渡米した四朗はサンフランシスコ商法学校を経てマサチューセッツ州ハーバード大学に入学したが、求める学問のためフィラデルフィアに移りペンシルバニア大学に入学、経済学士の学位を得て卒業した。(『明治の兄弟 柴太一郎、東海散士柴四朗、柴五郎』第二部アメリカ留学参照)
ペンシルバニア大学には三菱の3代目岩崎久弥も留学、大正元年の同窓会名簿によれば会長をつとめている。名簿は東京都文京区の三菱資料館に保存されてありグラバーの息子倉場富三郎や女子の名も見え、なかなか興味深い。

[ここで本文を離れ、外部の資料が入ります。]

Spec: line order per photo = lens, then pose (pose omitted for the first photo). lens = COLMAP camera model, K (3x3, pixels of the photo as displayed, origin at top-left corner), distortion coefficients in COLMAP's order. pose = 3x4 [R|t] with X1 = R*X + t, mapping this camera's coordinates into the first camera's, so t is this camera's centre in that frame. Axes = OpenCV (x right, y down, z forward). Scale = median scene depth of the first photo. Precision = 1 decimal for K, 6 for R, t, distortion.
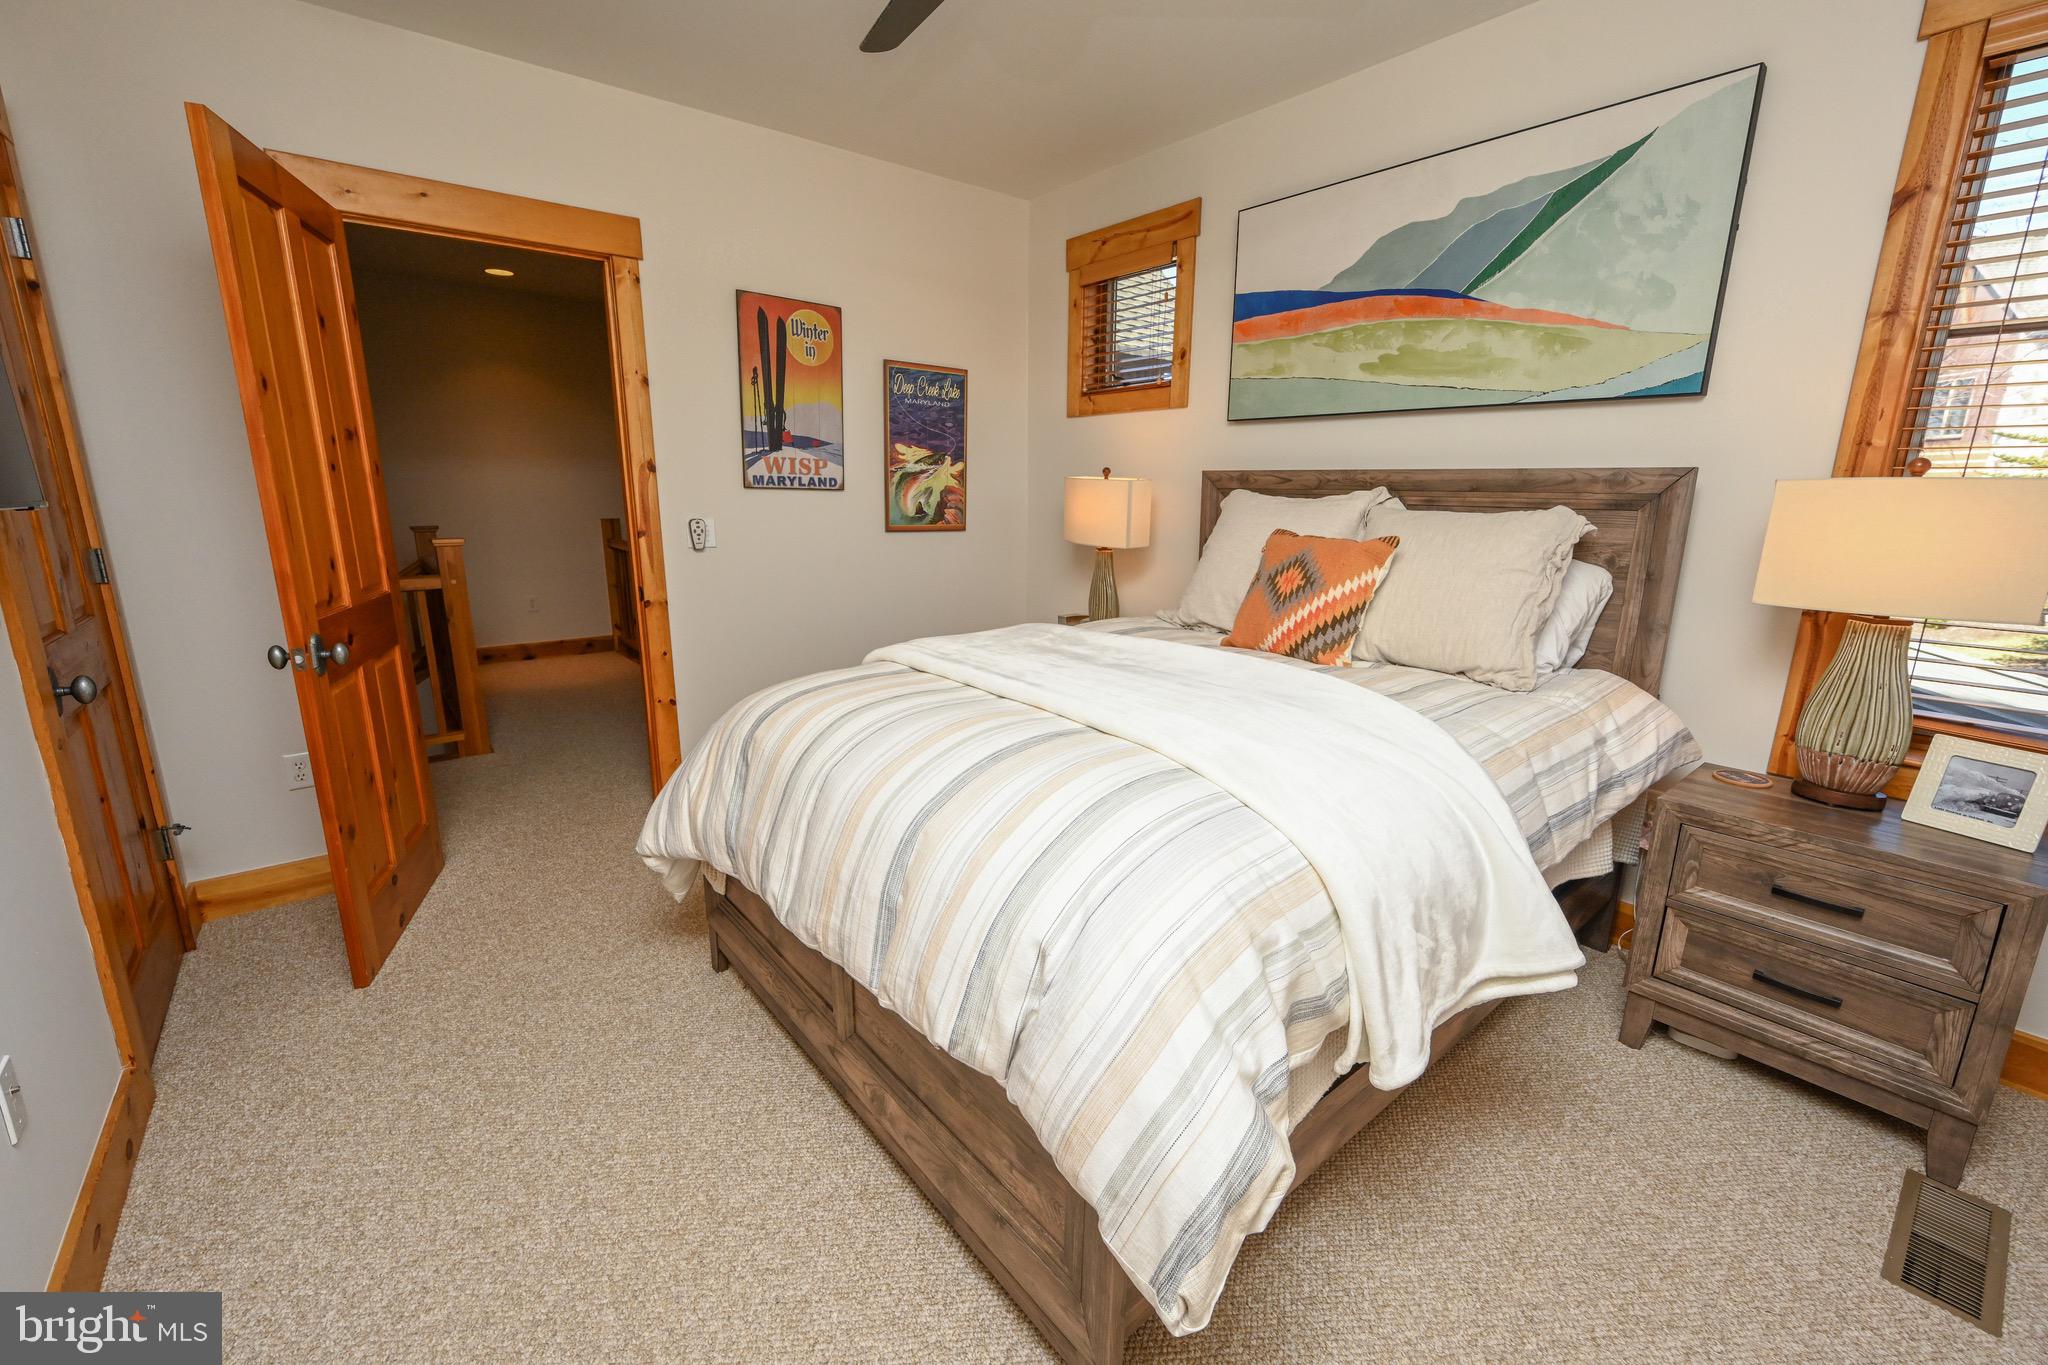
lens RADIAL K [[832.6, 0, 1018.5], [0, 832.6, 673.8], [0, 0, 1]] dist [-0.001613, -0.000747]
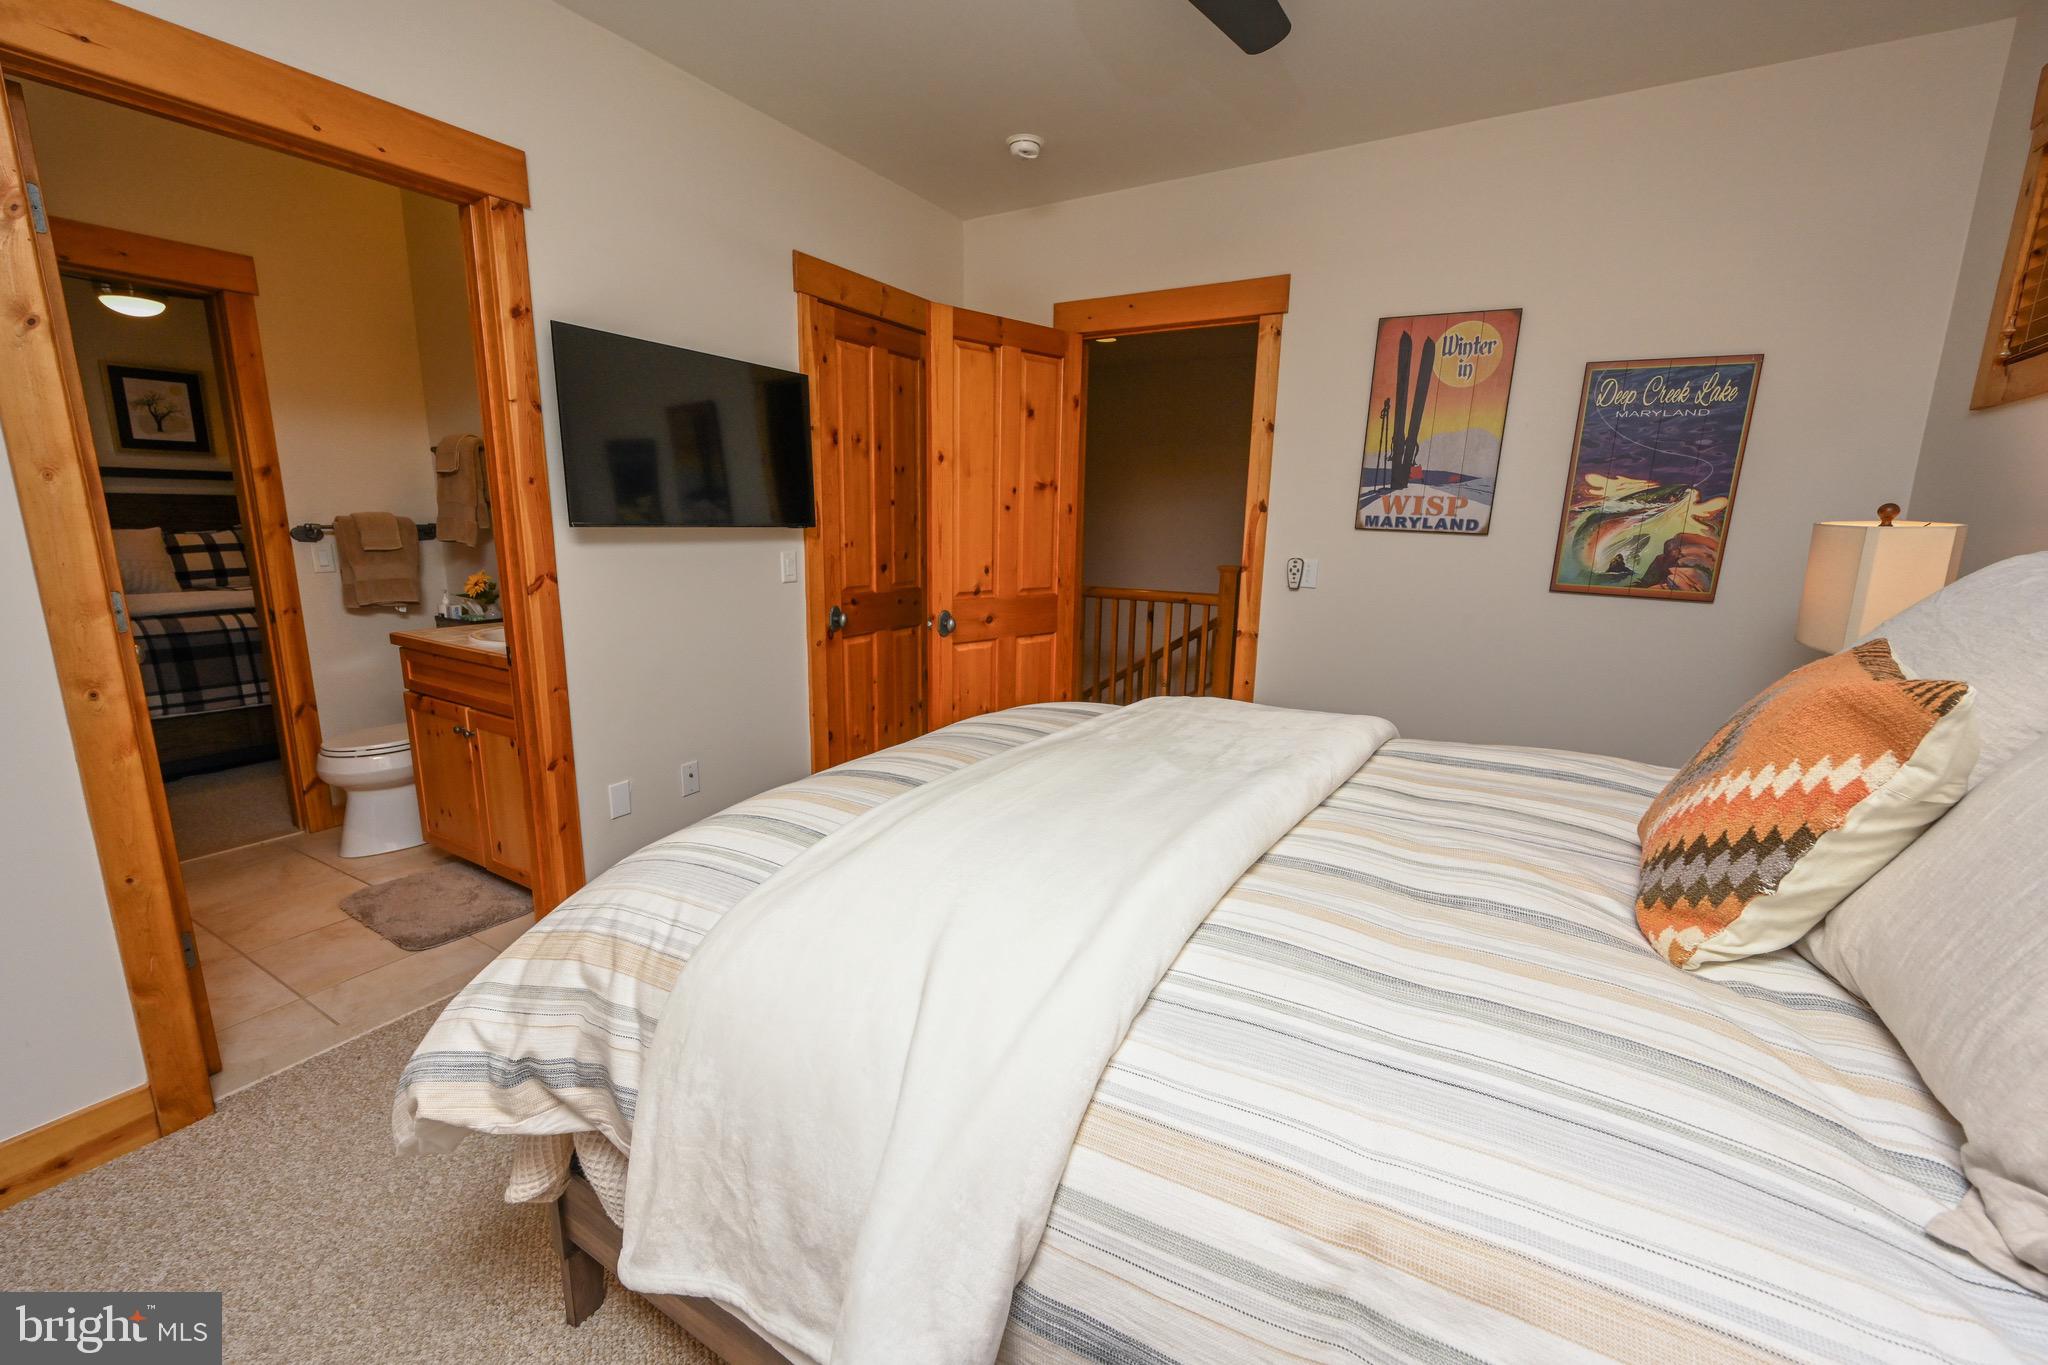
lens RADIAL K [[832.6, 0, 1028.9], [0, 832.6, 677.1], [0, 0, 1]] dist [-0.001613, -0.000747]
pose [[0.352744, 0.180833, -0.918080, 0.391182], [-0.223481, 0.969036, 0.105004, -0.071107], [0.908641, 0.168134, 0.382234, 0.306034]]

興味のある方は会員名簿を書きだしたので続きをごらんください。
「大正元年改正・費府大学同窓会規約 会員名簿」
*費府 ペンシルバニア
ABC順で数字は入学~卒業年
赤星鐵馬 予備騎兵少尉 1905~1909
BRYAN,JOHN INGRAM 東京外語学校・海軍軍医学校教授 卒業1908
FAUST,ALLEN k.東北学院教授 卒業1909
長谷川孝太郎 1910~1911
林 民雄 日本郵船専務取締役 1885~1889
今立吐酔 横浜地方裁判所嘱託通訳 1875~1879
伊丹二郎 日本郵船神戸支店長 卒業1880
伊藤重治郎 早稲田大学教授 1906~1908
伊藤鐐蔵 合名会社河伊商店社員 1905~1907
岩崎久彌 三菱合資会社社長 1888~1891
泉 量一 東京石川島造船所技師 1906~1907
JEFFERYS,HENRY SCOTT. 陸軍大学校教師・米国監督教会長老 卒業1879
川本怐蔵 医師 1887~1890
川崎 肇 銀行員 1905~1909
木下淑夫 工学士・鉄道院営業課長 1904~1905(退学)
河野徹志 河野病院長 1891~1892
倉場富三郎 会社員 1891~1892(退学)
串田萬蔵 三菱合資会社銀行部副長 1887~1890
松方正雄 浪速銀行常務取締役・共同火災海上保険会社取締役 1900~1904
小栗常太郎 会社員 1905~1907
岡部彦長 (名のみで記載なし)
奥村鶴吉 東京歯科医学専門学校幹事 1904~1906
尾崎稀三 歯科医師 1903~1906
佐伯理一郎 京都佐伯病院長・文部省醫術開業試験委員 1886~1888
齋藤浩介 日立鑛山(銅山)事務所長 1905~1906(退学)
酒井祐之助 酒井建築事務所主 1904~1906
柴四朗 著述家 1882~1884
須藤吉之祐 私立立教大学幹事 1897~1900
菅沼友三郎 歯科医師 1888~1889
杉浦貞次郎 陸軍大学教授 1893~1894/1898
鈴木復三 歯科医師 1902~1905
高木兼寛 医科学博士・貴族院議員 1906名誉学位
高木隆吉 三井合名会社社員 1907~1909
高田正一 会社員 1902~1903
竹内周蔵 大阪商船会社社員 1885~1886(退学)
立石佐次郎 貿易商 1895~1896
寺島誠一郎 貴族院議員 1889~1895
坪井正太郎 建築設計 1906~1908
塚本ふじ子 兵庫県立高等女学校英語科主任 1894~1895(退学)
上田良蔵 海軍少佐 1908~1910(退学)
涌谷 泉 医師 1906~1908
綿引朝光 東京慈恵会醫院医学専門学校教授 1905ヨリ1906マデ在校
WHITNEY,WILLIS NORTON 私立赤坂病院長 1879~1881
安川清三郎 鑛業 1896~1900
横山八十七郎 会社員 1904~1905(退学)
*「入学年がなく卒業年のみ」並びに「退学」は名簿のまま。
*このほか「分科」「学位」「爵位・勲等」「住所・電話番号」の記載あり。